By Tyler Falk
Posting in Cities
A new survey by the National Association of Realtors finds that more Americans want to live in smart growth communities over sprawling ones.
A new survey from the National Association of Realtors -- not from urbanists or environmentalist -- finds that Americans increasingly prefer to live in mixed-use neighborhoods that are walkable and close to transit options.
It's no longer the American dream to live in a traditional sprawling suburban development. Not only did 77 percent of respondents say that would prefer living in a walkable community, but 56 percent of respondents say that they would prefer to live in a smart growth community, with walkability, mixed-use development, and transit. That's compared to 43 percent who said they would rather live in a sprawl community.
“Realtors care about improving communities through smart growth initiatives,” said NAR President Ron Phipps, broker-president of Phipps Realty in Warwick, R.I. “Our members don’t just sell homes, they sell neighborhoods. Realtors understand that different home buyers are looking for all kinds of neighborhood settings and that many home buyers want walkable, transit-accessible communities.”
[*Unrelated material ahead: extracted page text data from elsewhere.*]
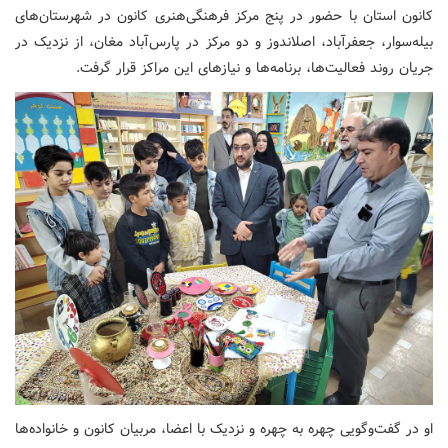
کانون استان با حضور در پنج مرکز فرهنگی‌هنری کانون در شهرستان‌های
بیله‌سوار، جعفرآباد، اصلاندوز و دو مرکز در پارس‌آباد مغان، از نزدیک در
جریان روند فعالیت‌ها، برنامه‌ها و نیازهای این مراکز قرار گرفت.
او در گفت‌وگویی چهره به چهره و نزدیک با اعضا، مربیان کانون و خانواده‌ها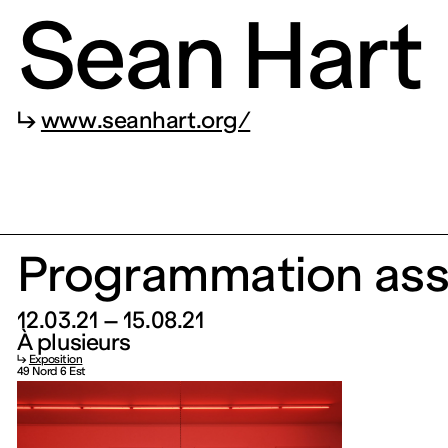
Sean Hart
49 Nord
Frac
6 Est
Lorraine
↳
www.seanhart.org/
Fonds régional d’a
Programmation ass
1 bis, rue des Trini
12.03.21 – 15.08.21
Fermé
À plusieurs
↳
Exposition
49 Nord 6 Est
Entrée gratuite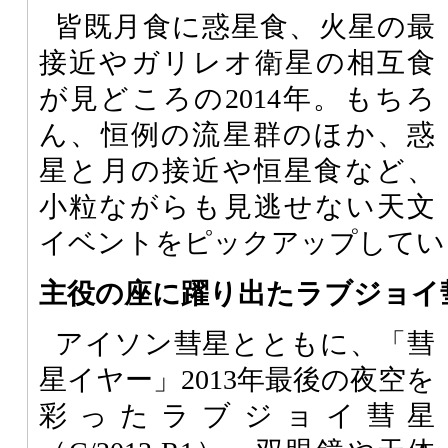
皆既月食に惑星食、火星の最
接近やガリレオ衛星の相互食
が見どころの2014年。もちろ
ん、恒例の流星群のほか、惑
星と月の接近や恒星食など、
小粒ながらも見逃せない天文
イベントをピックアップしてい
主役の座に躍り出たラブジョイ
アイソン彗星とともに、「彗
星イヤー」2013年最後の夜空を
彩ったラブジョイ彗星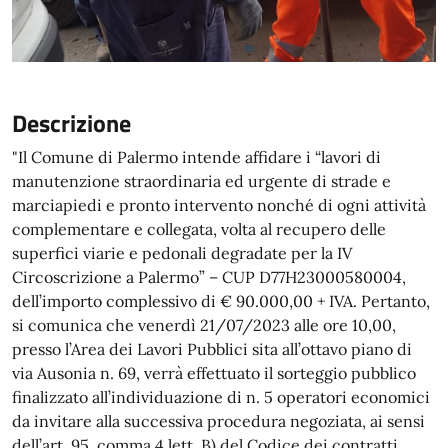
Descrizione
"Il Comune di Palermo intende affidare i “lavori di
manutenzione straordinaria ed urgente di strade e
marciapiedi e pronto intervento nonché di ogni attività
complementare e collegata, volta al recupero delle
superfici viarie e pedonali degradate per la IV
Circoscrizione a Palermo” – CUP D77H23000580004,
dell’importo complessivo di € 90.000,00 + IVA. Pertanto,
si comunica che venerdì 21/07/2023 alle ore 10,00,
presso l’Area dei Lavori Pubblici sita all’ottavo piano di
via Ausonia n. 69, verrà effettuato il sorteggio pubblico
finalizzato all’individuazione di n. 5 operatori economici
da invitare alla successiva procedura negoziata, ai sensi
dell’art. 95, comma 4 lett. B) del Codice dei contratti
But while the desire to live in sprawl seems to be fading, the desire to live in single-family detached homes remains. The survey found that 80 percent want to live in single-family detached homes over more dense housing, like apartments or condos. Unfortunately, the two desires seem at odds with each other, especially in big cities.
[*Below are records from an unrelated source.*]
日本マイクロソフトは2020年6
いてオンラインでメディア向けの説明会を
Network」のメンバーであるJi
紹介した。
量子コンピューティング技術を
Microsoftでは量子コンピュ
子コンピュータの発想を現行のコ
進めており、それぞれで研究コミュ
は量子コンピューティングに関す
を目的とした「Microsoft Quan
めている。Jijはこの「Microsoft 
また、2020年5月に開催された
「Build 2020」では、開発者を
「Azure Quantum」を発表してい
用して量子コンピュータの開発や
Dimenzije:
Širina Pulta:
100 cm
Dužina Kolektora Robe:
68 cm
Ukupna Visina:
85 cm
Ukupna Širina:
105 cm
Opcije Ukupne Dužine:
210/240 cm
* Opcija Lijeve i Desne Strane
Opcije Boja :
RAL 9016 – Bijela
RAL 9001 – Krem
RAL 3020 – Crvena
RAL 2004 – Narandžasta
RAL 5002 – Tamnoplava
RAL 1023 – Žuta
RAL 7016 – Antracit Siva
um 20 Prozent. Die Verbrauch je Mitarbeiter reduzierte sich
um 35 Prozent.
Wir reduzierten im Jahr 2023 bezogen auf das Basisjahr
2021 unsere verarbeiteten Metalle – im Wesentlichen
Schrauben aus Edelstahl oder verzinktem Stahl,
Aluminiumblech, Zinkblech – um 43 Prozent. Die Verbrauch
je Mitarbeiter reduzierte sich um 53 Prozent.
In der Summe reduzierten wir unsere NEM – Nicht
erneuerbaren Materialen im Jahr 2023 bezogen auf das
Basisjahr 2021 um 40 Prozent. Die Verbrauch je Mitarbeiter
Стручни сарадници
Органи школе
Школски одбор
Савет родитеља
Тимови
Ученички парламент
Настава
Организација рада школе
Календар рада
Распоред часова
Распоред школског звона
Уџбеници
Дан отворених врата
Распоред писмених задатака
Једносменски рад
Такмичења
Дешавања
So which is it America, sprawl or smart growth?
I'm sure you'll keep this study in mind when you choose.
Apr 5, 2011
I don't believe the debate here was about the "environment", but about how our cities need to stop robbing each other as the ultimate solution to their problems. His reply contributed nothing to that debate. kral oyunkanal d oyun
I wouldn't ever want to live in an apartment-type building with shared hallways, elevator/stairs, laundry room, and parking garage again. I like my privacy too much. But I would consider living in a townhome so long as I had my own private garage, front entrance, and laundry room/area. The main reason why we purchased a SFR over a townhome is because we wanted a 4th bedroom since we now have 3 kids. Nearly all the townhomes in our area have only 2 or 3 BR.
Did anyone explain to these people that a smart community means smaller lawns that require less watering? Everyones vision of suburbia is a big lawn which does not fit the smart community model. Would understanding that change their answer?
Perhaps people would like to live in smaller communities that have the features of smart growth community yet are connected to other similar sized communities by an integrated transport system?